I have learned to greet everyone
in Chichewa and find it is a way to disarm the staring, although
my Chichewa has not progressed much more than that. I can say,
“Go around the bed and sit. Lie on your back. How old are
you? How many children do you have?” as well as other less
palatable questions. I understand some of their replies, which
then are further translated. They seem American sometimes, speaking
of “pweteka kwambiri” (lots of pain) and motioning
up and down their chest. But they are rarely like the American
patients I remember, who came to me with chronic complaints of
snotty noses or backaches. Often, Malawian patients have distended
bellies and such wasted bodies you can count their ribs from across
the room. They still respond, “Ndili bwino” (I am
good) when you greet them. Then if you admit them to the hospital,
you may hear at morning report, “Despite the above management,
the patient died at _____. Rest in peace.”
One adapts to dirt—the red clay that covers the floors,
settles on the walls, on the top of the fridge, on your shoes,
and which you scrub off your feet. The concrete floors are mopped
continuously but are never clean. People may afford soap to wash
clothes, but not themselves, so one learns to forget odors. One
pays no attention to the roosters that walk out of the female
ward or the dogs that sleep in the hallways of the hospital. You
recognize the patients who might speak English because they look
better fed and they wear shoes, so they probably finished secondary
school and have a job. The women wear colorful cloths that they
tie around their waist, and Sue and I are amused at the designs—razor
blades, cell phones, Coca-Cola (her personal favorite), irons,
American dollar signs—topped with an “Ohio State”
tee-shirt. Having attempted to balance something on my head as
the Malawian women do, I confess—although they could do
it while walking a balance beam with a baby on their back—I
can’t do it for more than three seconds.
Sue and I eat a lot of rice and beans and whatever vegetables
and fruits are in season. Fortunately, I was made for this, having
always preferred vegetables to the typical high-fat American diet.
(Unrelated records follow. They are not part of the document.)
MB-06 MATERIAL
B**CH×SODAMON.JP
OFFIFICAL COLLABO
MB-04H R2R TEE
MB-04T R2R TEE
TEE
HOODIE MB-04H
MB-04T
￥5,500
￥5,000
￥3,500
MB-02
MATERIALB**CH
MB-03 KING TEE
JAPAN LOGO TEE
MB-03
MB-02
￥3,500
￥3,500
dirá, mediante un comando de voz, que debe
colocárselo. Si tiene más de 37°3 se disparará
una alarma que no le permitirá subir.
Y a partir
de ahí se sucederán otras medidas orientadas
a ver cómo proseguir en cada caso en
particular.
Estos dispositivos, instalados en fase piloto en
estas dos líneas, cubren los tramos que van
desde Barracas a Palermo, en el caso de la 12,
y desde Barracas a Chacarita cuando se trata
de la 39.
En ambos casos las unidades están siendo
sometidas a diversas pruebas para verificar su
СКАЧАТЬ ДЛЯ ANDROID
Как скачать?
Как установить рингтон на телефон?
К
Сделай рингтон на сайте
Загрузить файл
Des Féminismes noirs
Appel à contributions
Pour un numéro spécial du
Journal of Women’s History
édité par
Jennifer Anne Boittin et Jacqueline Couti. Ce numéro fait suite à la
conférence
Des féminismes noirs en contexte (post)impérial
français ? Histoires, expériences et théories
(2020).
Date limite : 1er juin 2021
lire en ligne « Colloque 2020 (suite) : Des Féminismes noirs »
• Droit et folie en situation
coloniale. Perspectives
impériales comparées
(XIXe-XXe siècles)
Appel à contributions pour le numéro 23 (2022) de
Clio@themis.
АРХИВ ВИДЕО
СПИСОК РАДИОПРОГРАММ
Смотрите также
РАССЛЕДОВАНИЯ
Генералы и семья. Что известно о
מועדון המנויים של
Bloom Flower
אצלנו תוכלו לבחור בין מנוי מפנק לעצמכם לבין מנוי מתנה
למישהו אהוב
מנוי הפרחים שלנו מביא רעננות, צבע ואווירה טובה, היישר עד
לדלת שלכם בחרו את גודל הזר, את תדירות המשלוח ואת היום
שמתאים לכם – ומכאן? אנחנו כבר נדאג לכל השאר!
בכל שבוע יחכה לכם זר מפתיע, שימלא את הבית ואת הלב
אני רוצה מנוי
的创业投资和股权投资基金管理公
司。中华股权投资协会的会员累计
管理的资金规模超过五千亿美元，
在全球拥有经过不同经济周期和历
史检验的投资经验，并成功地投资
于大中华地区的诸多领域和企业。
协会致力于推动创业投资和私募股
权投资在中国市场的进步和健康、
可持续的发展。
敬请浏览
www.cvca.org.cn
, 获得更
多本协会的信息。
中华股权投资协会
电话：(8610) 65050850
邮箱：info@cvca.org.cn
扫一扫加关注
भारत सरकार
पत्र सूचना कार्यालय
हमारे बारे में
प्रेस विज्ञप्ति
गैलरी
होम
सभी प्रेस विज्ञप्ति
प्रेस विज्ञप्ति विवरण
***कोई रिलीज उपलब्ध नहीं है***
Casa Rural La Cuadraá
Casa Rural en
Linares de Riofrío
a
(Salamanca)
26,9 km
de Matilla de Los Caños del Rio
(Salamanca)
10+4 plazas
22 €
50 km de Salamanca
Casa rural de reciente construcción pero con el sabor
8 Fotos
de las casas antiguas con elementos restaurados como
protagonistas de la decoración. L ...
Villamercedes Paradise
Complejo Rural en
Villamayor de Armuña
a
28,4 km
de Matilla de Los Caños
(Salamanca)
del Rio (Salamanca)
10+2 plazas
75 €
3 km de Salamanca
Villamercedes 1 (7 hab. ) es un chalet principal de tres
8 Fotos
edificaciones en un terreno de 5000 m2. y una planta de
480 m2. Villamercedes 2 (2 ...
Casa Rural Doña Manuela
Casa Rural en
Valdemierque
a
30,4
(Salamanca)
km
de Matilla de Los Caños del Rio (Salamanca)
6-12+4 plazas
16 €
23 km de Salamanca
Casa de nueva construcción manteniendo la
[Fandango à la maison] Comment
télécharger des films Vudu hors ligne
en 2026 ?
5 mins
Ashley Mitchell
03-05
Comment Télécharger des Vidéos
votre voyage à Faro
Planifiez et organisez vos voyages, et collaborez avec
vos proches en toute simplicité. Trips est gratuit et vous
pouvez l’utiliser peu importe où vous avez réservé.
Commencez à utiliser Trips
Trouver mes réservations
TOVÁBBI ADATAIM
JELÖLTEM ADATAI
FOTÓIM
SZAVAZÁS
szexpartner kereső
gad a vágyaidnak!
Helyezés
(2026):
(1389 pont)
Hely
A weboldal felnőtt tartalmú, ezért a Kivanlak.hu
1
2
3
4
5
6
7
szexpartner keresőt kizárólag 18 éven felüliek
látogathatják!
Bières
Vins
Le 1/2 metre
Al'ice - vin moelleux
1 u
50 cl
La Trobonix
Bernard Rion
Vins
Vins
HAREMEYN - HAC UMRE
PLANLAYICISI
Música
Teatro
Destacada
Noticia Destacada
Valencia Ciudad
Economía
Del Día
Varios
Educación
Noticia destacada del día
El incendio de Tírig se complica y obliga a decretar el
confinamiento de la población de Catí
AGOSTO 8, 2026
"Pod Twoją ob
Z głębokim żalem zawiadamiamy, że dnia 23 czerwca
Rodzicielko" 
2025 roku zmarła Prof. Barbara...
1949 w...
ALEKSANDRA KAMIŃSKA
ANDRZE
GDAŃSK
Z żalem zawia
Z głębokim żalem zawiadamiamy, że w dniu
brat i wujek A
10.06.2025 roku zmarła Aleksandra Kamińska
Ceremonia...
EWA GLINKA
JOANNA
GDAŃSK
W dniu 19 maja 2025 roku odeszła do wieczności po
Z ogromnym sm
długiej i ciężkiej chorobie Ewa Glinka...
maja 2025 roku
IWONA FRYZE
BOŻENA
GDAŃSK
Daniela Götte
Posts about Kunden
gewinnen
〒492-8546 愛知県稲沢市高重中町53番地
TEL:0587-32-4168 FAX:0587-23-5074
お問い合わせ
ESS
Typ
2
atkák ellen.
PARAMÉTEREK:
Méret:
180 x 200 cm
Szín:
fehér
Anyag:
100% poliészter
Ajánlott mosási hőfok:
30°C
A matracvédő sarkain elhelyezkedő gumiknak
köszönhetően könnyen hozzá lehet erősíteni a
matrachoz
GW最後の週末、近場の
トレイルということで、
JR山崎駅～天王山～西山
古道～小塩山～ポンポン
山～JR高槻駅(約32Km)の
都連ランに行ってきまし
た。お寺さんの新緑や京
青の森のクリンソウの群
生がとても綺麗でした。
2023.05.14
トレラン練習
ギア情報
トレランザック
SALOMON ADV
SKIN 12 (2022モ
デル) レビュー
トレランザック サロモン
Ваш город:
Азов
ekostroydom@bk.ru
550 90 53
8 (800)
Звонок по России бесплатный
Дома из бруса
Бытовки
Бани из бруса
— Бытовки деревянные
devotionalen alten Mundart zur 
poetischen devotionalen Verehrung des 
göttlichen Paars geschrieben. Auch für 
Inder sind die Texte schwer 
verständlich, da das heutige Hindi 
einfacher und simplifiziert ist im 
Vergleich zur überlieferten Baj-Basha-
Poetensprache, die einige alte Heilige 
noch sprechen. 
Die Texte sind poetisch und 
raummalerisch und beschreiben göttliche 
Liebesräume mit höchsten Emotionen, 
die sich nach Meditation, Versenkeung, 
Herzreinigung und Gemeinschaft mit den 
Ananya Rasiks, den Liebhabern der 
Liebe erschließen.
Not that Sue and I don’t joke about running by McDonalds
on the way to somewhere. We also eat chicken and marvel at how
petite they are. One day we sent our housekeeper into a giggling
fit describing the largesse of chicken breasts in America. However,
the food on our plate takes on a special significance as we drive
down the road watching children with pale hair and thin limbs
chewing on sugarcane. I have learned to be very careful about
what I throw away, because everything is used and recycled here
until it falls apart.
There are some things I hope never to accept. I believe the Bible
is above culture. What we learn from it transcends all cultures,
all longitudes and latitudes, all manmade borders that separate
us from each other. Christ came to give us abundant life—all
of us—and as disciples of His, we are meant to share this
abundant life with each other. We are called to not accept poverty,
disease, starvation, and despair as cultural. We may feel that
the problem is too great for us to chip away at, but nothing is
impossible with God. If you came to Mulanje, you would see these
smiling faces, hear their powerful voices lifted in praise, and
feel the strong presence of God here. Like me, you would recognize
these as your precious brothers and sisters in Christ.
It is now past the English service and, living across from the
church, I can sit in the comfort of my bedroom and listen to the
singing voices from the Chichewa service. I went to the Chichewa
service—once—but after four hours, my rear end was
going numb and I slipped out. Today a Presbyterian minister from
Ireland, who I met on Friday, is preaching, and I am sorry I will
miss this opportunity to share in the fellowship of such diverse
voices and the communion of a shared faith. But it is best I stay
here, sequestered with one of our cats to keep me company and
my pile of handkerchiefs.
Peace and grace to you on this, la Mulungu (meaning
Sunday or literally, “the Lord’s day”).